BEGIN

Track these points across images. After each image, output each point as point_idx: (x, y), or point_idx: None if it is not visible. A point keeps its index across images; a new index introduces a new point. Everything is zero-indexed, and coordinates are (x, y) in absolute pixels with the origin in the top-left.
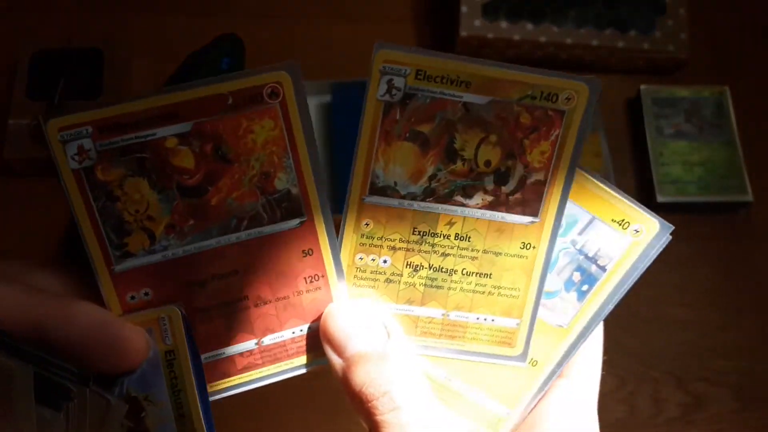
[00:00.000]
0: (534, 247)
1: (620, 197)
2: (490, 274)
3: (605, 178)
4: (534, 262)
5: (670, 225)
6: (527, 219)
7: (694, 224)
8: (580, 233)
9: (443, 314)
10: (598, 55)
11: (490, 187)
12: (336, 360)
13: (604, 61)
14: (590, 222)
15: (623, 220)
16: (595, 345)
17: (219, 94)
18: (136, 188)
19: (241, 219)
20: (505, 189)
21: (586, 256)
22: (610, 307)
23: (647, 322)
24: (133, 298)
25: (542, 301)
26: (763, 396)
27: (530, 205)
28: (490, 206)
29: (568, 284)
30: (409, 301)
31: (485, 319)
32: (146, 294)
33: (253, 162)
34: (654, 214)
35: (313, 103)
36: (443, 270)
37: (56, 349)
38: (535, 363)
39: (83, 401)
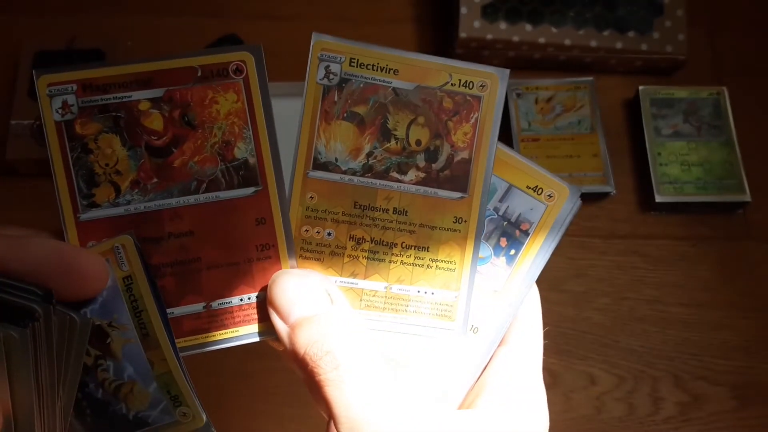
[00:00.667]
0: (465, 221)
1: (532, 166)
2: (428, 248)
3: (604, 179)
4: (467, 235)
5: (579, 188)
6: (457, 194)
7: (692, 224)
8: (501, 200)
9: (386, 287)
10: (596, 56)
11: (422, 164)
12: (281, 326)
13: (602, 62)
14: (508, 190)
15: (537, 187)
16: (533, 312)
17: (190, 66)
18: (108, 143)
19: (201, 182)
20: (435, 166)
21: (509, 222)
22: (539, 269)
23: (645, 321)
24: (93, 246)
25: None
26: (761, 395)
27: (459, 181)
28: (423, 182)
29: (497, 249)
30: (354, 274)
31: (425, 292)
32: None
33: (215, 130)
34: (563, 180)
35: None
36: (384, 243)
37: (16, 279)
38: (476, 330)
39: (48, 320)
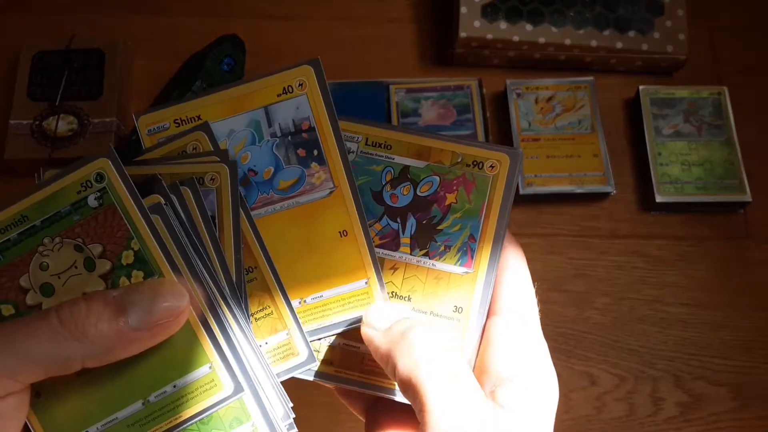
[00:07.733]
0: (255, 268)
1: (461, 144)
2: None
3: (604, 179)
4: (264, 276)
5: (516, 150)
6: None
7: (693, 224)
8: (269, 126)
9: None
10: (596, 56)
11: None
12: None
13: (602, 62)
14: (269, 116)
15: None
16: (518, 277)
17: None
18: None
19: None
20: None
21: (291, 133)
22: (502, 234)
23: (646, 321)
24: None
25: (439, 253)
26: (761, 395)
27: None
28: None
29: (302, 161)
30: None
31: (266, 344)
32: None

END

_Directions_
Repeat every record above exactly, but leave out any pictures.

_Answer section_
Track these points across images. After each image, output each point as point_idx: (x, y), or point_idx: None if it is not visible. A point keeps its index across images; a new index introduces a new point. Everything is zero-indexed, and coordinates are (x, y) in absolute pixels with the origin in the top-left.
[00:00.000]
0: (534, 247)
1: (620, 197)
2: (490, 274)
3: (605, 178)
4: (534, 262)
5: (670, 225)
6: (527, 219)
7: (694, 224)
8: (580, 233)
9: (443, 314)
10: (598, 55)
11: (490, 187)
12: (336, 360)
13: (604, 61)
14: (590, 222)
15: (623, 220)
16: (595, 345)
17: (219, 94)
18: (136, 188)
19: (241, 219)
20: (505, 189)
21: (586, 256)
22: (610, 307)
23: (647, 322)
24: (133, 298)
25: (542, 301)
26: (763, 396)
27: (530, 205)
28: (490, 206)
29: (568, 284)
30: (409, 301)
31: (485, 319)
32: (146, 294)
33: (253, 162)
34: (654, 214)
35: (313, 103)
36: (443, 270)
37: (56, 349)
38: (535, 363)
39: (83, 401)
[00:00.667]
0: (465, 221)
1: (532, 166)
2: (428, 248)
3: (604, 179)
4: (467, 235)
5: (579, 188)
6: (457, 194)
7: (692, 224)
8: (501, 200)
9: (386, 287)
10: (596, 56)
11: (422, 164)
12: (281, 326)
13: (602, 62)
14: (508, 190)
15: (537, 187)
16: (533, 312)
17: (190, 66)
18: (108, 143)
19: (201, 182)
20: (435, 166)
21: (509, 222)
22: (539, 269)
23: (645, 321)
24: (93, 246)
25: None
26: (761, 395)
27: (459, 181)
28: (423, 182)
29: (497, 249)
30: (354, 274)
31: (425, 292)
32: None
33: (215, 130)
34: (563, 180)
35: None
36: (384, 243)
37: (16, 279)
38: (476, 330)
39: (48, 320)
[00:07.733]
0: (255, 268)
1: (461, 144)
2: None
3: (604, 179)
4: (264, 276)
5: (516, 150)
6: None
7: (693, 224)
8: (269, 126)
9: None
10: (596, 56)
11: None
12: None
13: (602, 62)
14: (269, 116)
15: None
16: (518, 277)
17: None
18: None
19: None
20: None
21: (291, 133)
22: (502, 234)
23: (646, 321)
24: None
25: (439, 253)
26: (761, 395)
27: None
28: None
29: (302, 161)
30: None
31: (266, 344)
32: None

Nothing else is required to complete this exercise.